Highly diverse, understudied and not routinely screened for, Lp(a) — an alipoprotein(a) bound to an LDL cholesterol particle — may be the next most important serum risk factor after LDL itself
Results provide population-based evidence in support of standardized testing for Lp(a) and for the acceleration of novel therapies targeting alipoprotein(a) for those at higher risk
REYKJAVIK, Iceland, 9 December 2019 – Scientists at deCODE genetics and colleagues from the National University Hospital in Iceland today present the largest-scale study to date of the role and public health impact of Lipoprotein(a) as a risk factor for cardiovascular disease. The study appears today in the online edition of the Journal of the American College of Cardiology.
Lipoprotein(a), abbreviated as Lp(a), is an alipoprotein(a), abbreviated as apo(a), bound to an LDL cholesterol particle and has been known as a risk factor since the 1970s. But the high variability of the apo(a) gene that controls its production, the diverse isoforms of Lp(a) that result, the difficulty of assaying them, and conflicting reports of how they impart risk left it largely neglected alongside the clearer success story of LDL, the statins and PCSK9 inhibitors. The deCODE team turned its unique population-scale capabilities and data to address the complexity of Lp(a) and discovered a simple answer: it is the molar concentration of Lp(a) that directly correlates with increased risk of heart disease, whatever the variety of apo(a) alleles and independently of traditionally measured or treated HDL or LDL cholesterol.
“This study from our little island may well turn out to be an important contribution to global public health,” said Kari Stefansson, CEO of deCODE and a senior author on the paper. “We have very effective LDL-lowering drugs, but heart disease remains the biggest killer worldwide and understanding Lp(a) is key to addressing the residual risk.”
“What we show today, by analyzing an unprecedented amount of both clinical and genetic data from across the Icelandic population, is that by measuring Lp(a) in the blood we can identify a quarter of the population that is from an additional 25% to double the average risk of heart disease.

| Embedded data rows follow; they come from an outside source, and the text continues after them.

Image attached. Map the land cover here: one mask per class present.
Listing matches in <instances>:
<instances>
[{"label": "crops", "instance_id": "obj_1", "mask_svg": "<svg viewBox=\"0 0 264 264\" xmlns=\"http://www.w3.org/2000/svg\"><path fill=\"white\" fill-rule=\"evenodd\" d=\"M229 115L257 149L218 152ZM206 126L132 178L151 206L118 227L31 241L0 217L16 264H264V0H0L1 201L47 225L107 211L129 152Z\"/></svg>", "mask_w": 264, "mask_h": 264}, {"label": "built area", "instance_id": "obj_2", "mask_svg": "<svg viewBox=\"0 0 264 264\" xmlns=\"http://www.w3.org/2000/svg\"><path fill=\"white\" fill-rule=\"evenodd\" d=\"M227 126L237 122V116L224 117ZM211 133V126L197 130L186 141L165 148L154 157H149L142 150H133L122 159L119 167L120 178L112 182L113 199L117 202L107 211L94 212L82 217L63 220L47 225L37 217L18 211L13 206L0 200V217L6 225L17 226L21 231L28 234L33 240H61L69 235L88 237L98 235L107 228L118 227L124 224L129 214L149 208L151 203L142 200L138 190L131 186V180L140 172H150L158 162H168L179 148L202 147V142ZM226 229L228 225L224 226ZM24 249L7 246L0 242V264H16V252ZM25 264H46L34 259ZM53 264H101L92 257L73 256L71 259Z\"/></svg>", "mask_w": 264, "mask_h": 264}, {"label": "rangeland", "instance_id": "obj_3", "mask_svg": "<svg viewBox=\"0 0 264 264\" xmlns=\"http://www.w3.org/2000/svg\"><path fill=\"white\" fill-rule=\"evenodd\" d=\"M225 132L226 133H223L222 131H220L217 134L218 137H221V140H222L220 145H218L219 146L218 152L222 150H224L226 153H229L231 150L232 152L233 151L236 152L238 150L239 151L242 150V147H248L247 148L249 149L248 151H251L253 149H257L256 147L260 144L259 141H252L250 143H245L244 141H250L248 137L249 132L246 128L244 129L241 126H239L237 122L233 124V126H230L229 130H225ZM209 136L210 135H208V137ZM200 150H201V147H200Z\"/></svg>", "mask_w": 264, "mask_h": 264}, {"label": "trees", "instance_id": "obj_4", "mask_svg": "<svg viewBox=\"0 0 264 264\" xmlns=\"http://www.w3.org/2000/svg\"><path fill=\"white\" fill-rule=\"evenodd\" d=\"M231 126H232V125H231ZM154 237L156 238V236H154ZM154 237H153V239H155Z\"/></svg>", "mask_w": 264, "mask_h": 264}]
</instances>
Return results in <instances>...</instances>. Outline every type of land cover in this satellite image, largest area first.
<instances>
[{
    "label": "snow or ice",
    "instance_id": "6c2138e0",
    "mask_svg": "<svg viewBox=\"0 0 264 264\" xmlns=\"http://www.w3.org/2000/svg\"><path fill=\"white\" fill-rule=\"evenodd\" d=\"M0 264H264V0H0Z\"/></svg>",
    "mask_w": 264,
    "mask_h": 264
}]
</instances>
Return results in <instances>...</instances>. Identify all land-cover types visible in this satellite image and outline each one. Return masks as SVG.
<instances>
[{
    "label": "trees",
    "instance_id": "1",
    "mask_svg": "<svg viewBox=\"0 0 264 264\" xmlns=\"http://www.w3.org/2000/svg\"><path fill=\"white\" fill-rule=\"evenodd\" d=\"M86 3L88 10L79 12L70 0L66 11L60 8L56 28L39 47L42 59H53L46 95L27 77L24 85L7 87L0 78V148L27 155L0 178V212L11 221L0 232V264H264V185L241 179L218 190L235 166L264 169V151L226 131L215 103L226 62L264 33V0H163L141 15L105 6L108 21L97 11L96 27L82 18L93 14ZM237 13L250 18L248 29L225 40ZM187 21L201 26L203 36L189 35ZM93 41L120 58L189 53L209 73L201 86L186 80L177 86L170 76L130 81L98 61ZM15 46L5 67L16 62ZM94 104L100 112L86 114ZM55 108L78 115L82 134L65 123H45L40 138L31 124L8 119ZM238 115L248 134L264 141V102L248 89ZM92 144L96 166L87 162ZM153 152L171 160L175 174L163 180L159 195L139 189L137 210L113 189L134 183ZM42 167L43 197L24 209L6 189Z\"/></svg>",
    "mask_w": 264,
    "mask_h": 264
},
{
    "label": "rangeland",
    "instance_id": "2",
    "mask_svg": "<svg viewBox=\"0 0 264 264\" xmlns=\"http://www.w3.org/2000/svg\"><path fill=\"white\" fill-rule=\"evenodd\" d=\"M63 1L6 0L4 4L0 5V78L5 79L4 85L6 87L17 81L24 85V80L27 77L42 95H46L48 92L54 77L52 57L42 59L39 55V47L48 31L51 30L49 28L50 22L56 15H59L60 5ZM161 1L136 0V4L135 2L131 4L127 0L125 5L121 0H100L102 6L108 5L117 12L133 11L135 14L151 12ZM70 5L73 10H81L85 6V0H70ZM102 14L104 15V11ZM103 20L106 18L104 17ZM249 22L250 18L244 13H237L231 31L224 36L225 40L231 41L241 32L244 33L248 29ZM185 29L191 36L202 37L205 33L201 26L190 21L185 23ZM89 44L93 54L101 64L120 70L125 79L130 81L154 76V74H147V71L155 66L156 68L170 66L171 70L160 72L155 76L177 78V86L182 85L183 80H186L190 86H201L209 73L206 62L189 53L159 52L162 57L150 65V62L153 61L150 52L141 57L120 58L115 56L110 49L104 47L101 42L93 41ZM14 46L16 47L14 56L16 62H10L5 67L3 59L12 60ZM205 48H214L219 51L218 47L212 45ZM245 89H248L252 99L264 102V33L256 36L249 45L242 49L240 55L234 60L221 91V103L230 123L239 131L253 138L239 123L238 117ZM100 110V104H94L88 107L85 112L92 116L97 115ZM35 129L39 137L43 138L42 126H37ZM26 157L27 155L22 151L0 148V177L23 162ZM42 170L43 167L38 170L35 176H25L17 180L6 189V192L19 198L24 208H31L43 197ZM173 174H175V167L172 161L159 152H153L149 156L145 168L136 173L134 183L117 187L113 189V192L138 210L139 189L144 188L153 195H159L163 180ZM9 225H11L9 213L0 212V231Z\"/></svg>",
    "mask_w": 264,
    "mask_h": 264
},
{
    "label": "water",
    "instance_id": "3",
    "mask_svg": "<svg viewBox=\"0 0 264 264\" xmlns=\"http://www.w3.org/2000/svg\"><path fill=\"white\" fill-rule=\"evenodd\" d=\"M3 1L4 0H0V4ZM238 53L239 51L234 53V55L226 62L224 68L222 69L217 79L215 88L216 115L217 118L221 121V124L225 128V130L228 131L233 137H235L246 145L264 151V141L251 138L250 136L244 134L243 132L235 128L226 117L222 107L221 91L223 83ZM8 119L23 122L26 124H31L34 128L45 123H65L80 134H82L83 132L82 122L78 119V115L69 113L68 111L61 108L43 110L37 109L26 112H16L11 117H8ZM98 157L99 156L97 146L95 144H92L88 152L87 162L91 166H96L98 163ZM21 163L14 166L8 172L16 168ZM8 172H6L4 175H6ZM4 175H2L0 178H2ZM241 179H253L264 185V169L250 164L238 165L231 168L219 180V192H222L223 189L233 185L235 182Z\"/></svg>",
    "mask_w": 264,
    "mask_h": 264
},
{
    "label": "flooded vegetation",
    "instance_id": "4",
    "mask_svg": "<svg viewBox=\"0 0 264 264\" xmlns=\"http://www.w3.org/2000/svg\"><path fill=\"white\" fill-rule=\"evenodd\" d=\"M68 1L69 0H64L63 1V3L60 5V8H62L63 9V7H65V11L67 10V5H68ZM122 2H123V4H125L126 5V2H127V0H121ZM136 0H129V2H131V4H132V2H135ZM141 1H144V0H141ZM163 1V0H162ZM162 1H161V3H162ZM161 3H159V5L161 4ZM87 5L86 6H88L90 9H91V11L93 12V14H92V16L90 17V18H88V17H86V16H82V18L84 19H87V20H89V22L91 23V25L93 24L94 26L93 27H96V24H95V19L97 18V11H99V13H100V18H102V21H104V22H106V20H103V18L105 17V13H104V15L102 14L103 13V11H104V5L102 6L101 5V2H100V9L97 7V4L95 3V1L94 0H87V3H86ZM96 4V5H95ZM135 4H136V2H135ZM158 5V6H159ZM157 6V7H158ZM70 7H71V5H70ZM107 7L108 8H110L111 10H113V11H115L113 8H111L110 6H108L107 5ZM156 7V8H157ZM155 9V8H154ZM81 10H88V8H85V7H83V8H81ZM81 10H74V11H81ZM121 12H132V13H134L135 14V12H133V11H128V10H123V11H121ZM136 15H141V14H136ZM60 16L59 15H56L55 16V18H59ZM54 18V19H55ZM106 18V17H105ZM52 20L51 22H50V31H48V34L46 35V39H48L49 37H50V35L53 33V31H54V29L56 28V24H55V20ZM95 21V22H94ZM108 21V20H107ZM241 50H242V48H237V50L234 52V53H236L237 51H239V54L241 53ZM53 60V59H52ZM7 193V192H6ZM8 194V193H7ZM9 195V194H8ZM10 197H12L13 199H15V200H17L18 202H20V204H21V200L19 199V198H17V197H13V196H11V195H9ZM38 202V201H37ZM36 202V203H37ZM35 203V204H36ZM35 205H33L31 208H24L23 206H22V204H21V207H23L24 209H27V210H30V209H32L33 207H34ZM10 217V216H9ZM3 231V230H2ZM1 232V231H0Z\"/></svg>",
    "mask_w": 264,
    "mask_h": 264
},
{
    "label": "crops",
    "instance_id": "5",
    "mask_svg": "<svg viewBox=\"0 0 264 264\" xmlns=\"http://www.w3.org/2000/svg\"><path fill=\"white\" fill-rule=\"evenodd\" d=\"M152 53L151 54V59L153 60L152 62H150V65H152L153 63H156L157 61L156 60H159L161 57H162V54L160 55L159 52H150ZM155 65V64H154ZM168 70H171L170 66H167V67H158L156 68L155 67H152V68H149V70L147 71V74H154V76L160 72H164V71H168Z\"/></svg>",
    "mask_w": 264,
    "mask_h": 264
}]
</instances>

This risk is independent of other risk factors and is 95% genetically determined, so you can’t reduce it by improving your lifestyle or diet. The clear message is therefore that we need to test for Lp(a) globally to identify those at significantly elevated risk, and speed the development of new therapies aimed at silencing the apo(a) gene. The good news is that our colleagues at Amgen are already taking such therapies into clinical trials,” Dr Stefansson added.
“We know that Lp(a) is a causal, independent risk factor for cardiovascular risk, and Amgen is proud of the work we have done and continue to do investing in pursuing this therapeutic target,” said David M Reese, MD, executive vice president of Research and Development at Amgen. “This new study from deCODE will help steer and inform research into the clinical development of molecules targeting Lp(a), and is a great example of the potential we are just beginning to uncover using genetic insights and validation to power drug development. We believe we are still in the early years of large-scale human genetic research, and most of the major discoveries in this field still lie in the future. That’s why we are continuing to grow our investment in genetics by increasing the scope and diversity of the data that deCODE can access and analyze for research purposes.”
The study utilized whole genome data from some 150,000 Icelanders participating in deCODE’s genetics research, including 18,000 with coronary artery disease (CAD) and other cardiovascular phenotypes, and 9,000 with type-2 diabetes. By directly measuring molar concentration of Lp(a) from 12,000 participants and comparing them with the sequence of participants’ apo(a) genes, the research team was able to establish how different variants in apo(a) and the resulting Lp(a) isoforms affect the risk of coronary artery disease. Imputing these results through the entire dataset and correlating the results with disease status enabled the testing of multiple previous findings related to Lp(a) and the discovery that it is overall molar concentration of Lp(a) rather than specific isoforms or isoform size itself that correlates with CAD risk. The study also demonstrated that Lp(a) levels correlate with risk for peripheral artery disease, aortic valve stenosis, heart failure and lifespan. An important next step in this research is to validate the results in other populations, to understand how the contribution of Lp(a) levels to heart and other diseases may vary between populations of different continental ancestry.